*Dataset records*
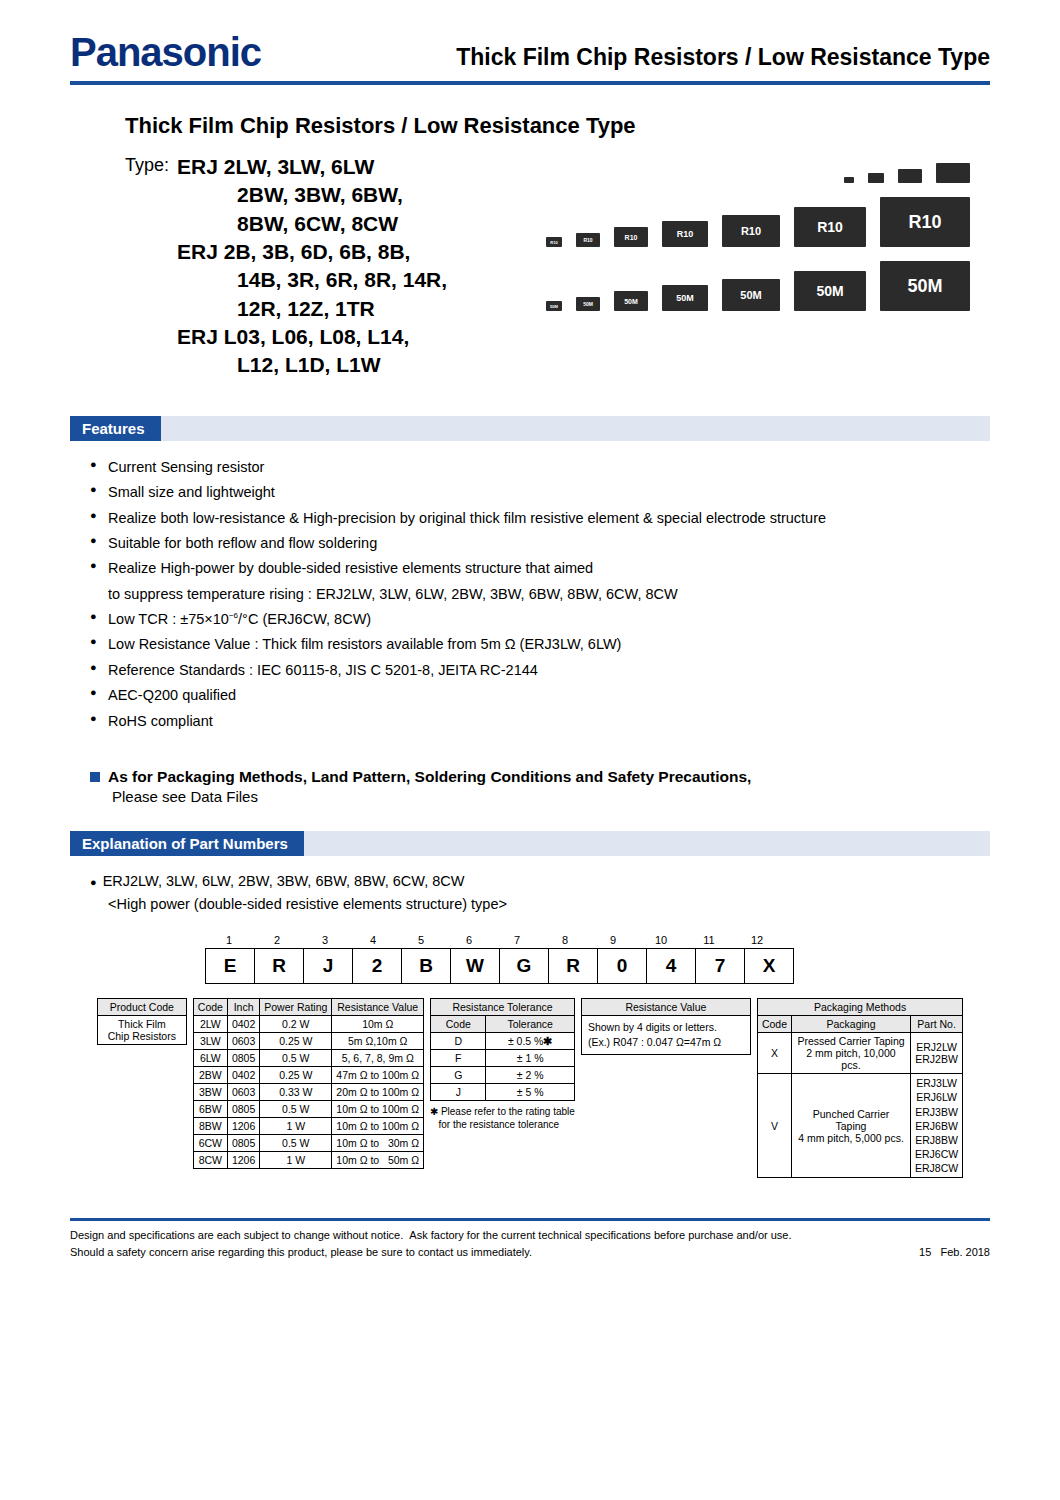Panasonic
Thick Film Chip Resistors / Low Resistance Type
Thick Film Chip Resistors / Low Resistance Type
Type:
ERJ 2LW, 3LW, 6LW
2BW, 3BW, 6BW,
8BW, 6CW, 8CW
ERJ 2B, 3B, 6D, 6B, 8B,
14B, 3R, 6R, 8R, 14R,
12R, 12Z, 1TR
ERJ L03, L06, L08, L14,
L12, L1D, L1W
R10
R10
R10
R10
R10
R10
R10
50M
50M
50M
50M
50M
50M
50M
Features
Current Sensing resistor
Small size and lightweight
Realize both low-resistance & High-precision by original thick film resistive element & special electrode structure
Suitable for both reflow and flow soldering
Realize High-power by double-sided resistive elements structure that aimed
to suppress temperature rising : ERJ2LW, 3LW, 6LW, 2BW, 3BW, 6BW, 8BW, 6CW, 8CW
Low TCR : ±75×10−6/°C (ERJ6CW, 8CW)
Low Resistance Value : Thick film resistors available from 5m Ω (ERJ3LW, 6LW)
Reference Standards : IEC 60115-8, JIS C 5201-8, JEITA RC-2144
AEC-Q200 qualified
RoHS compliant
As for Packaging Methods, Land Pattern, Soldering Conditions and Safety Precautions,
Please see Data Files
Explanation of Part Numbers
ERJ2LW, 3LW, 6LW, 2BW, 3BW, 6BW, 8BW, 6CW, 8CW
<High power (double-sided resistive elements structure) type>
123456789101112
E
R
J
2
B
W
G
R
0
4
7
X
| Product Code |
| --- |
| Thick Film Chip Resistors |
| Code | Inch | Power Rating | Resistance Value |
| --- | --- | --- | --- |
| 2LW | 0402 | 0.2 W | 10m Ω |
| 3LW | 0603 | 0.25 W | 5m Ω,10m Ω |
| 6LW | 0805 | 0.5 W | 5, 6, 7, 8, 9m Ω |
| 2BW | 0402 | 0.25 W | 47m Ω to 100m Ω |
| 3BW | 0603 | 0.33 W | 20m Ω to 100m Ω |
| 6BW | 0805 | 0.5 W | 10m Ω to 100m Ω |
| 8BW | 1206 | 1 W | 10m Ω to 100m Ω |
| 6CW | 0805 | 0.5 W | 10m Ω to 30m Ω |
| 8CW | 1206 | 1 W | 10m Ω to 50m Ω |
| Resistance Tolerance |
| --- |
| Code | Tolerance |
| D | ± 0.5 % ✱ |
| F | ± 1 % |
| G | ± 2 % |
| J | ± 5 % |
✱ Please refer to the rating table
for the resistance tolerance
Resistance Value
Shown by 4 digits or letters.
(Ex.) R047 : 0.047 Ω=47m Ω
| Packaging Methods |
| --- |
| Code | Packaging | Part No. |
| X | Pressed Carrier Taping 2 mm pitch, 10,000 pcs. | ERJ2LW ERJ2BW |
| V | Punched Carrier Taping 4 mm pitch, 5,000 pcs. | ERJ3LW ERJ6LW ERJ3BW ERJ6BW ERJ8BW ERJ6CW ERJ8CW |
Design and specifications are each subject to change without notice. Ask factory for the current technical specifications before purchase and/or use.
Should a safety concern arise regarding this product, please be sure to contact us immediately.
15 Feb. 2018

*Brief*
Take from the listing above each line in which the string "Methods" is found.

*Output below*
As for Packaging Methods, Land Pattern, Soldering Conditions and Safety Precautions,
| Packaging Methods |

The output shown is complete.